O pluralismo destaca-se como atributo central da Constituição boliviana. (…) Esta caracterização plural, ao tratar da diversidade étnica, afirma a alteridade dos povos latino-americanos. A própria análise do contexto político do processo constitucional demonstra isso. Não é mera retórica de igualdade constitucionalista entre os diferentes, distinguindo-se de outros processos históricos em que o pluralismo foi considerado a partir de um enfoque multicultural, ou seja, dentro da ordem estabelecida (DA SILVA JUNIOR, 2014, p. 190).

Percebe-se, portanto, que o cerne da Constituição boliviana de 2009 é a busca pelo equilíbrio de classes através do anseio de contornar qualquer ruptura mais profunda, bem como pela tentativa de abrir caminhos para um desenvolvimento econômico pela via das reformas.
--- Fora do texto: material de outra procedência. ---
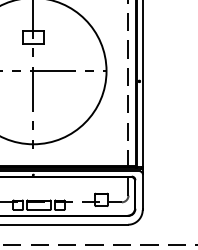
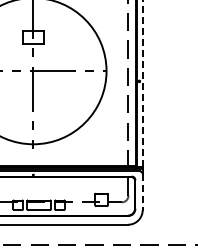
line at (143, 83): solid -> dashed
line at (142, 192): solid -> dashed
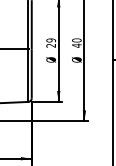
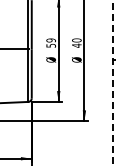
text at (51, 45): 29 -> 59
line at (113, 82): solid -> dashed
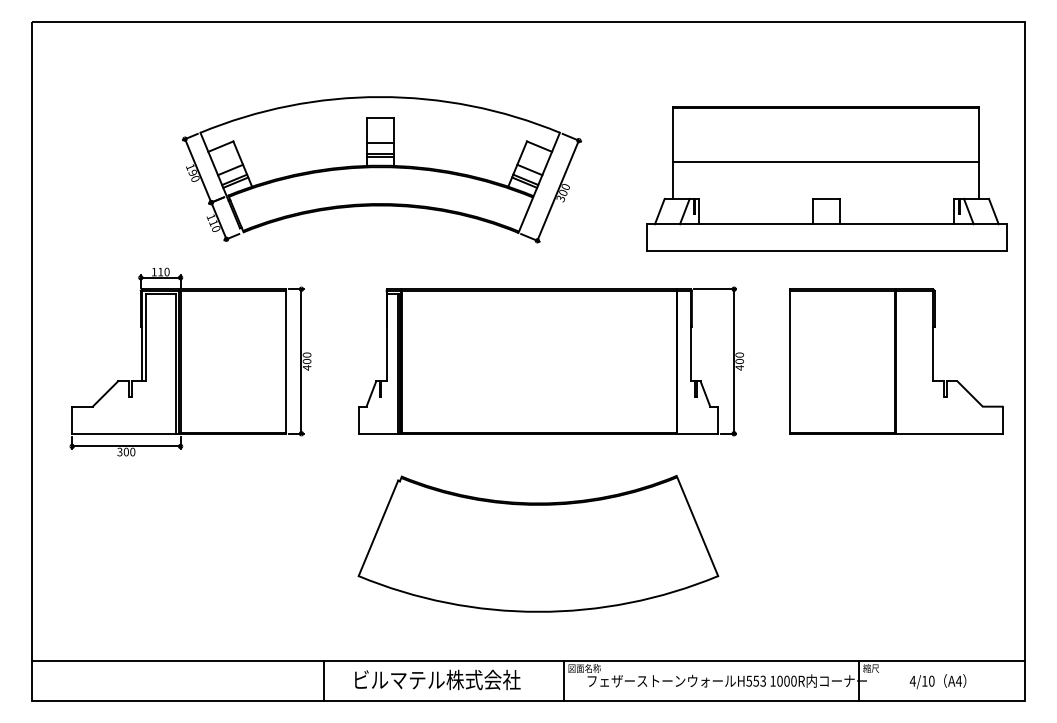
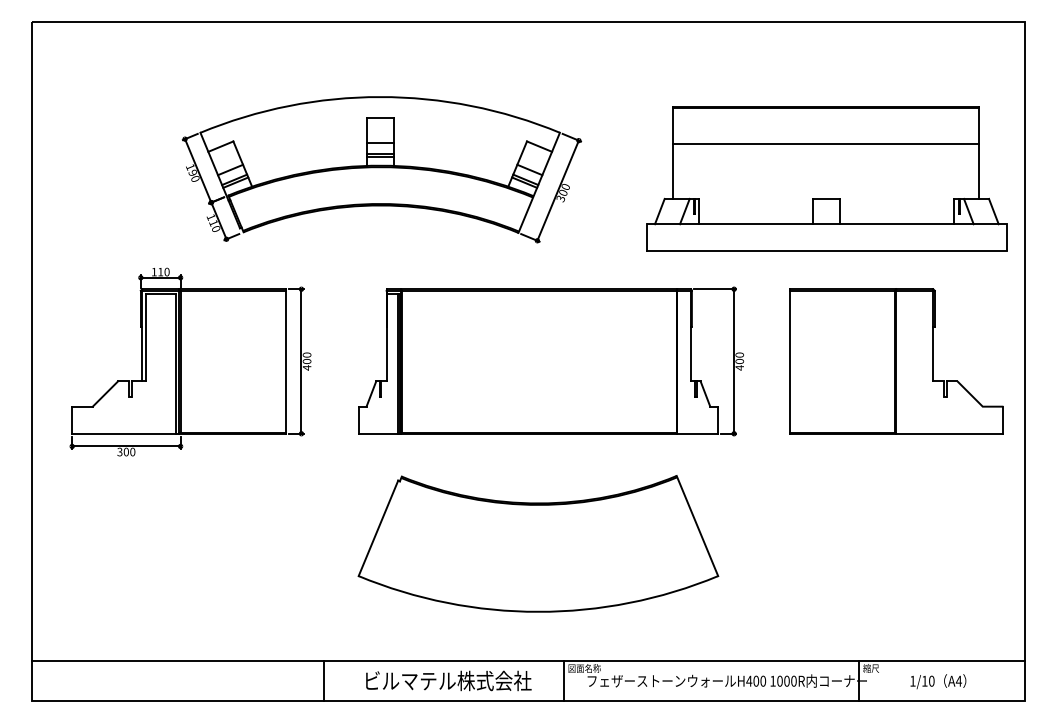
line at (825, 162) position: (825, 162) -> (825, 144)
text at (437, 679) position: (437, 679) -> (448, 680)
text at (756, 680): H553 -> H400
text at (912, 680): 4/10 -> 1/10
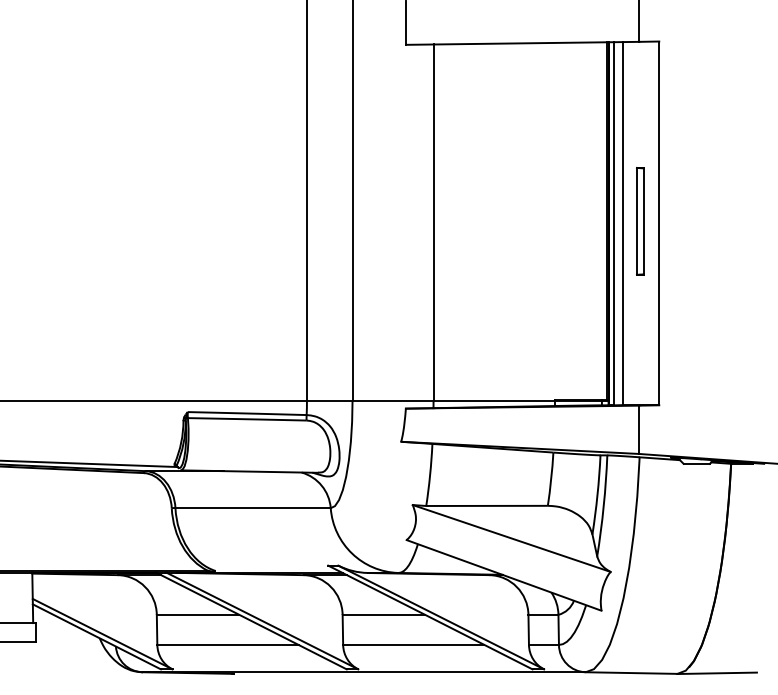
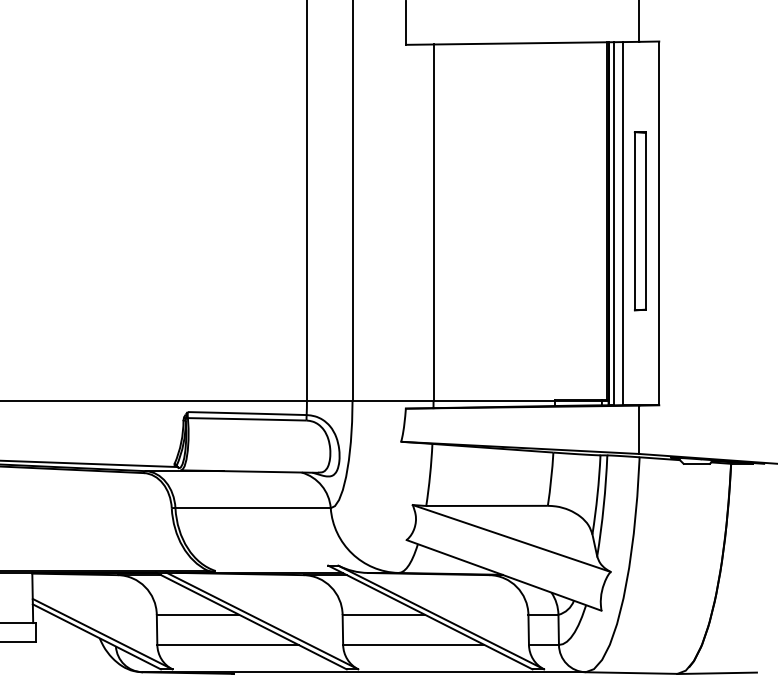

As expectativas revolucionárias que circundavam a eleição do governo Morales, juntamente com as supracitadas disposições, exigiram, ainda, a construção de uma nova ideologia.

Quanto ao Peru, país que tem como característica principal a multiculturalidade, a consagração do direito das minorias veio com a promulgação do texto da Constituição Política do Peru, promulgada em 29 de dezembro de 1993, popularmente conhecida como “norma fundamental de la República del Perú”. Os principais artigos que se correlacionam ao tema em questão são: art. 2º, incisos 2, 8 e 19; art. 17; art. 48; art. 89; art. 149 e art. 191.

A fim de compreender melhor o contexto em que se enquadra a Constituição peruana, é imprescindível discorrer acerca do termo “multiculturalismo” que, na análise de MANCHEGO (2014, p. 761), pode se apresentar mediante distintas perspectivas: há quem sustente referir-se à convivência com diversas culturas; outros sustentam que não se refere à diferença, mas, que uma cultura se submete à outra e é por esta sustentada; há ainda a posição de que se trata de diversidade cultural ou diferenças culturais, considerando que existem ainda outras diferenças; ou ainda, na maioria, há o entendimento de que é um termo vinculado às diferentes culturas presentes numa sociedade, em que a coexistência se manifesta na convivência de grupos procedentes de âmbitos culturais diversos.

É importante salientar que o ordenamento jurídico peruano baseia-se, sobretudo, nas comunidades campesinas e nativas, que são as únicas entidades nacionais com personalidades jurídicas reconhecidas, fato este que lhes atribui autonomia organizativa, administrativa e econômica. Doutrinariamente, muitos posicionam os povos indígenas e originários no mesmo patamar que as comunidades campesinas e nativas, ainda que não exista predisposição legal.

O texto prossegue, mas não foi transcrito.